(PAGE TEXT):
*** Block opens ***

The question of whether promotions may create supply is an ethical issue that is preceded by many moral issues. When I was one of the first to set the condition for new employees to drive electric cars, I knew that they were more harmful to the environment than all the other cars on offer. It was the Toyota Prius, and I have to say it wasn't even a bad car to see.

think before you buy

The problem was that the production of the batteries and in the future, the processing of the residual materials would cause more damage to our ecosystem than a fossil fuel-driven car. Yet I decided for myself that this was a better option in the longer term. The reason for me was that these types of initiatives need time to compete with the status quo.

Everyone now knows that electric driving (and other emerging initiatives) are better for the environment in all aspects than fossil fuel-powered cars, but the manufacturers who dared to develop this type of electric car needed a considerable mass to get there.

Sometimes you first have to do something less good to make something better

Without the millions of supporters, like me, electric driving would never have been a breakthrough. We all knew it had to be different. But which fossil fuel-driven car manufacturer dared to promote the offer while you know that in the short term it will not be better for anyone and, therefore, there should actually be no demand? Fortunately, Toyota was one.

Offer out of self-interest

The situation is different if a car manufacturer continues to pursue petrol-guzzling SUV’s for-profit and self-interest because they can use it to pay dividends to their shareholders. Then it is no longer a balance between supply and demand but about profit at the expense of raw materials, community, and our planet.

Only a handful of the rich get richer through smart sales tricks, and our descendants will soon have problems. And not only that! The rise of electric driving (and all alternatives thereof) is also being delayed.

The rational dilemma of supply and demand

If you have 400,000 employees who depend on a choice made decades ago, you cannot expect the CEO and executives to risk it all at once. They are usually hired to guard the fort. Not to rebuild or relocate the fort.

The job losses may cause more significant damage in the concise term than the "erroneous" offer. That can mean the ruin of the company that is not good for anyone.

But even if you are a starting entrepreneur who smells money and knows no better than that the purpose of life is to live in luxury. Can you expect that this starting entrepreneur will take a different approach than doing everything to earn a fortune? Even if it comes at the expense of our planet?

Consumers are responsible for accepting the offer

There have always been more buyers than sellers. Through all the information resources, in which Google is, of course, a significant player, it tends that the buyer can no longer hide behind smart sales or seduction techniques.

If the buyer no longer buys, the provider can still do so many tricks, but the product will not sell. You could, therefore, say that the power does not lie with the supplier, but with the - knowledge of the - buyer.

We know "everything" about celebrities, but nothing about advertising stories.

Some people can spend hours on gossip magazines, know everything about the latest fashion or the best football players. Do not tell them about how your quarterback should play or which pastel tone is fashionable this month. That does interest them. However, promotion or advertisement works wonders on a subject they are not interested in.

If the statement is that you can raise demand, it says something about the buyer's ignorance and, in particular, disinterest. Not just on the seller’s “cunningness” or “trickery” in offering something. So instead of placing responsibility with the provider, it would be more effective to lay down the challenge of balancing supply and demand with potential buyers. Then the "wrong providers" will die out automatically.

Buyers are stupid and sellers smart

Some people believe that they are the victims of smart sales tricks. Yet you are the one who accepts something that is told, pulls your wallet, and makes the payment. As if you can just believe everyone on his or her word!

Imagine I tell you: “Deposit 1,000 Euros now, and I will make you so rich that within one week you will earn millions every month.” If you accept that, you have probably been living under a rock. Doesn’t the fact that there are criminals who are selling this and that while there are still people who are buying it says more about the buyers than the providers? Thieves, profiteers, and criminals are as old as the road to Rome. Why not invest in the vigilance and knowledge of the buyer?

*** Block closes ***

(DATA SHOWN):
*** Block opens ***

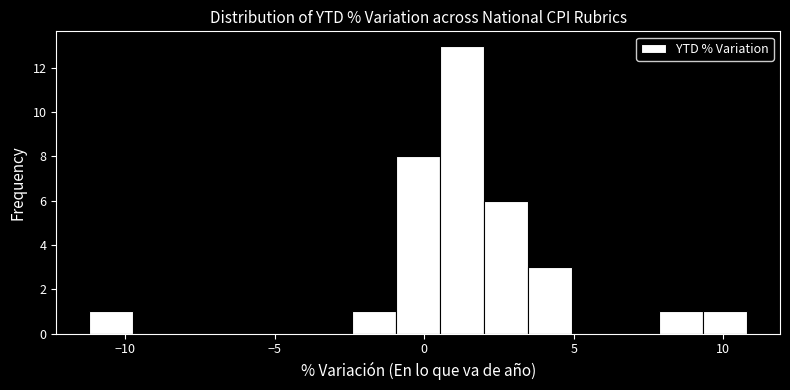

Around what value on the x-axis is the tallest bar? Give the approximate position of its centre, as read against the axis.

1.5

*** Block closes ***

(EXERCISE SET):
1 – Quote the article on supply and demand word for word, starting with "Sometimes you first" and going on through "and our planet.".
2 – List the things the article on supply and demand says profit from petrol-guzzling SUVs comes at the expense of.

(ANSWER SECTION):
1 –
Sometimes you first have to do something less good to make something better

Without the millions of supporters, like me, electric driving would never have been a breakthrough. We all knew it had to be different. But which fossil fuel-driven car manufacturer dared to promote the offer while you know that in the short term it will not be better for anyone and, therefore, there should actually be no demand? Fortunately, Toyota was one.

Offer out of self-interest

The situation is different if a car manufacturer continues to pursue petrol-guzzling SUV’s for-profit and self-interest because they can use it to pay dividends to their shareholders. Then it is no longer a balance between supply and demand but about profit at the expense of raw materials, community, and our planet.

2 –
- raw materials
- community
- our planet